In Ravlunda, other MCM TG personnel coordinated multinational ships at sea to facilitate small boat and diving operations. To assist in searching for mines, service members employed the use of autonomous underwater vehicles (AUV) that travel underwater with a pre-programmed course. The AUVs use sonar to search the sea floor for objects, which divers later inspect and identify for possible mine neutralization and recovery. Experimentation on new types of unmanned underwater vehicles were also tested off the coast of Bornholm Island, Denmark during the exercise.

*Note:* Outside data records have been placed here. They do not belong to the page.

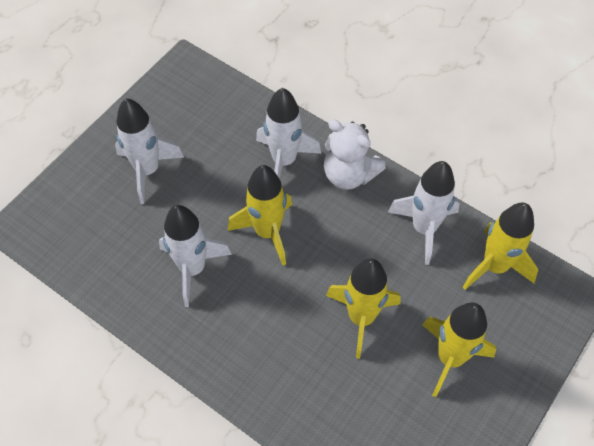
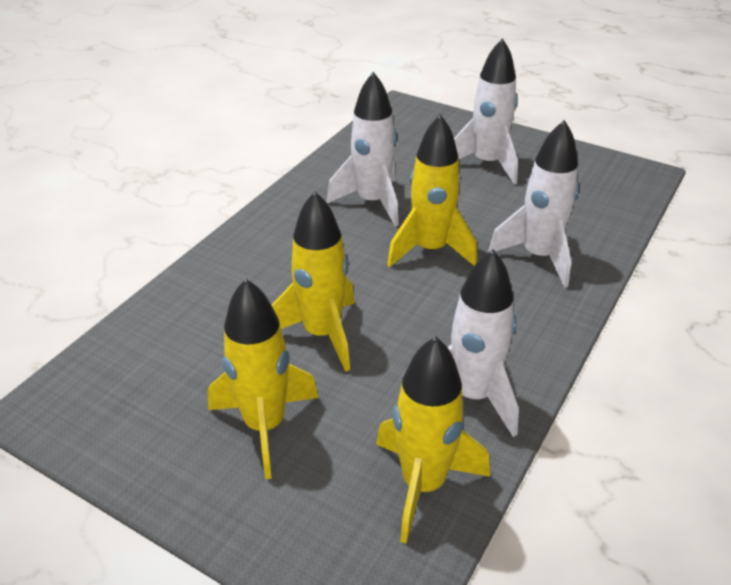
camera: 85 degrees right, 20 degrees down
white teddy bear [324,119,386,190] -> none

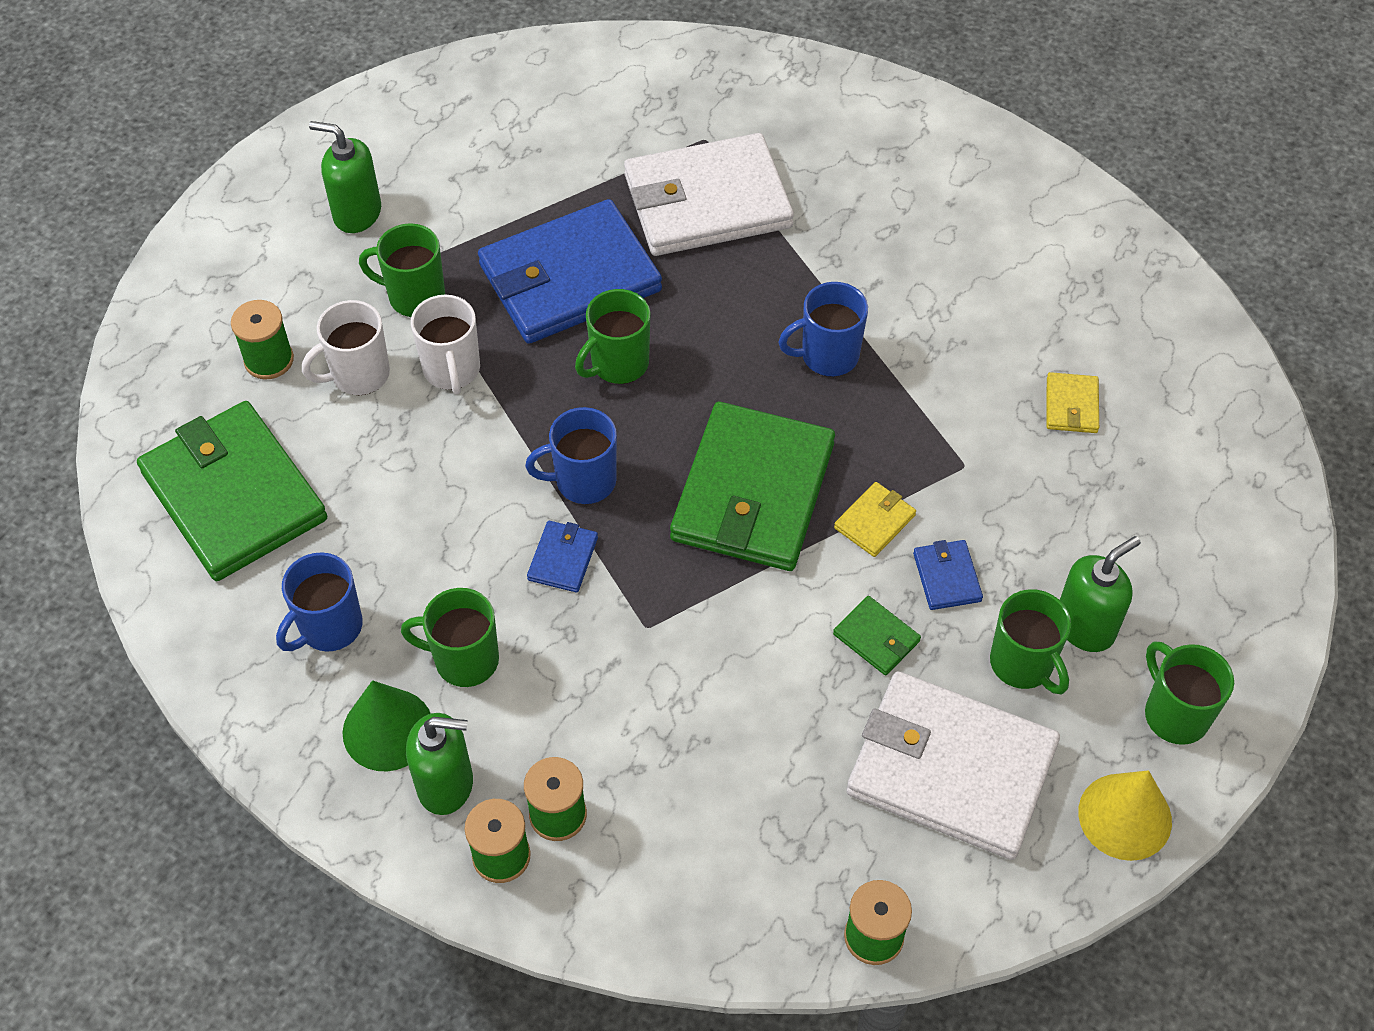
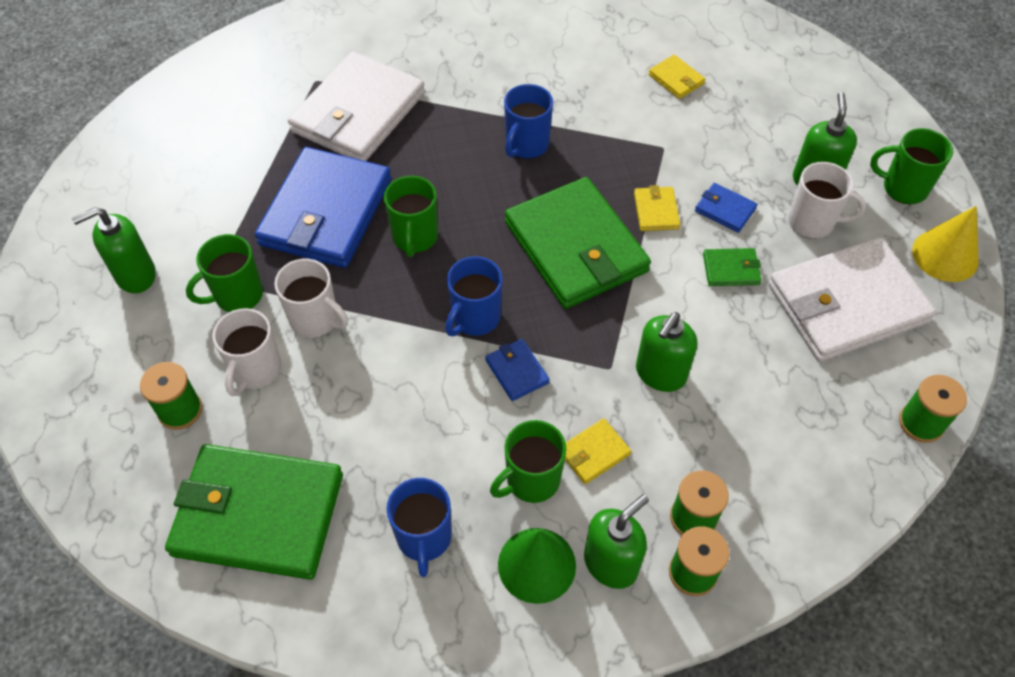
camera: 45 degrees left, 0 degrees up
green mug [990,589,1071,694] -> white mug [788,162,866,239]
none -> yellow wallet [565,418,631,484]
none -> green soap dispenser [636,312,697,392]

“The use of these modern systems from different countries is the future for mine countermeasures,” said Royal Netherlands Navy Commander Peter Baars, chief of staff of the MCM TG during BALTOPS 22. “The cooperation of all the different countries working together is what makes the team so successful during BALTOPS 22.”
Joint training with Ally and partner nations also included EOD surface scenarios. The training included forensics to study how explosive devices operate with the goal of quickly and efficiently updating battlefield commanders and sharing across participating nations.
Unique to BALTOPS 22 was Sweden’s role in hosting several training events, to include the training at Ravlunda. The entire exercise involved participation from 16 nations. The 14 NATO Ally and 2 partner nations provided over 45 ships, more than 75 aircraft, and 7,000 personnel.
“Sweden was a great host and proved to be a continued outstanding partner with the professionalism and enthusiasm we have come to expect from our teammates in this theater,” said U.S. Navy Capt. Sam Brasfield, Commander of the MCM TG. “We look to continue our collaboration with them going forward.”
BALTOPS, which began in 1972 and is now in its 51st iteration, continues to be an excellent opportunity for NATO and regional partners to strengthen interoperability through a series of combined tactical maneuvers and scenarios.
BALTOPS 22 is the premier maritime-focused exercise in the Baltic Region. The exercise, led by U.S. Naval Forces Europe-Africa, and executed by Naval Striking and Support Forces NATO, provides a unique training opportunity to strengthen the combined response capability critical to preserving the freedom of navigation and security in the Baltic Sea.
For over 80 years, U.S. Naval Forces Europe-U.S. Naval Forces Africa (NAVEUR-NAVAF) has forged strategic relationships with our Allies and Partners, leveraging a foundation of shared values to preserve security and stability.
Headquartered in Naples, Italy, NAVEUR-NAVAF operates U.S. naval forces in the U.S. European Command (USEUCOM) and U.S. Africa Command (USAFRICOM) areas of responsibility. U.S. Sixth Fleet is permanently assigned to NAVEUR-NAVAF, and employs maritime forces through the full spectrum of joint and naval operations.